The forehead is receding. The nose is prominent and fairly broad, with a convex bridge. Wide, slightly prominent cheekbones create a wide face; the mouth too is wide. The hair is black and straight, and the eyes are dark. The skin is a reddish-brown. Male facial hair is sparse but pattern baldness is rare.

Sub-Saharan African



The brow ridge is not prominent and in profile the face tends to be prognathous – the mouth has very full, projecting lips. The ears are small. The nose is flat and broad with flaring wings. The skin varies from brown to black. The eyes are dark. The hair is black with a frizzy or woolly texture, growing outwards rather than down.

Northern European



The face is more narrow and the brow ridge is heavy. The nose is narrow, straight and prominent with a high bridge.
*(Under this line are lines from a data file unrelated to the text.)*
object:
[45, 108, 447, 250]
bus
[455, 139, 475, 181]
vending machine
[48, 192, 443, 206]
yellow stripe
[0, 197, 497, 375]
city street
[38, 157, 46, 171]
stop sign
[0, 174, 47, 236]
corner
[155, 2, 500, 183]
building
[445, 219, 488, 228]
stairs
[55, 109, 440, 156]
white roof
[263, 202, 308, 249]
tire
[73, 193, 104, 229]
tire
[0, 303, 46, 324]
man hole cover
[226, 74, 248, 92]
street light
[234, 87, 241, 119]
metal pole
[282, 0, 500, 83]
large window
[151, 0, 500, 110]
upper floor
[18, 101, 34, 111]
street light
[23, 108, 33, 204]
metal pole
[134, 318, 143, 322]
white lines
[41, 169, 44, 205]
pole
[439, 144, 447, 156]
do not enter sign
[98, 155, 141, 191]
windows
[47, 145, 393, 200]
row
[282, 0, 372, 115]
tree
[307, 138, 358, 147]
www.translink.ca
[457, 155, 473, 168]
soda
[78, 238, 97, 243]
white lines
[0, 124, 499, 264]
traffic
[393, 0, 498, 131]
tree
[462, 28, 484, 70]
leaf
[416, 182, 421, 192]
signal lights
The hair varies a lot, from golden blond to red to very dark, and from straight to wavy. The eyes vary too, mostly blue or brown, but green or grey also occur. Male facial hair is thick, the lips thin. Northern Europeans have the palest skin, which wrinkles more with age.

Northern Indian



The eyebrows are heavy and dark, the eyes large and almond-shaped. The nose is straight and long. The hair is black and straight, and the eyes are mostly dark. The skin is brown to dark brown.
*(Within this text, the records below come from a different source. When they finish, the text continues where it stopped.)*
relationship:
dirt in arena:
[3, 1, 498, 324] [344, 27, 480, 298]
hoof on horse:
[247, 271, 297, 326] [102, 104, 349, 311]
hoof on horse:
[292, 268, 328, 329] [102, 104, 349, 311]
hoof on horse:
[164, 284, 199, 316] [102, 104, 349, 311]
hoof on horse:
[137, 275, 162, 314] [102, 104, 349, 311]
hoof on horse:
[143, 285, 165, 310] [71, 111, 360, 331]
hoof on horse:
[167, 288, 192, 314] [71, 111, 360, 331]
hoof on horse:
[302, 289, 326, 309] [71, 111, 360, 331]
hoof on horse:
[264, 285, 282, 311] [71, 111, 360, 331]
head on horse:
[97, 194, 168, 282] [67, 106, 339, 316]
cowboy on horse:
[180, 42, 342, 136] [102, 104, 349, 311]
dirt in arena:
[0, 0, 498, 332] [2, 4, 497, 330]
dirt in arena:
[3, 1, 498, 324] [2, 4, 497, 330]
People from northern India tend to look more Caucasian than people from the south, who are much darker and seem closer to Australian Aborigines.

Chinese



Wider cheekbones make the face more round and flat. The nose is relatively flat and small, with a low bridge. Facial hair is scanty. The hair is black and straight, and the eyes are dark. The skin is fairly pale to light brown, arguably yellowish-brown.

Print by Kitagawa
Utamaro (detail)
The most obvious characteristic of East Asian ethnicity, though not unique to them, is the epicanthic or epicanthal fold, a fold of skin on the upper eyelid which covers the inner corner of the eye like an arch. (It also appears in about half of Down’s Syndrome cases.) The fold may appear in young children of any race before the nose bridge starts to rise. The degree of the fold varies, and may cover all or only part of the tear duct. Eyes with epicanthic folds look almond-shaped rather than round; their ‘slanted’ look is explicit in Asian art, such as in the Japanese print on the right.

The East Asian eye comes in two kinds. Some people have a crease in the upper eyelid, quite close to the eyelash, which is known as a double-eyelid. Others have no crease, known as a single-eyelid. There is a cultural prejudice against the latter as ‘less beautiful’ which leads some East Asians to acquire double eyelids through cosmetic surgery.


If you have difficulty drawing this or any sort of feature convincingly, the best thing to do is of course to go and find some examples, whether real life and/or photo reference, and draw lots of them.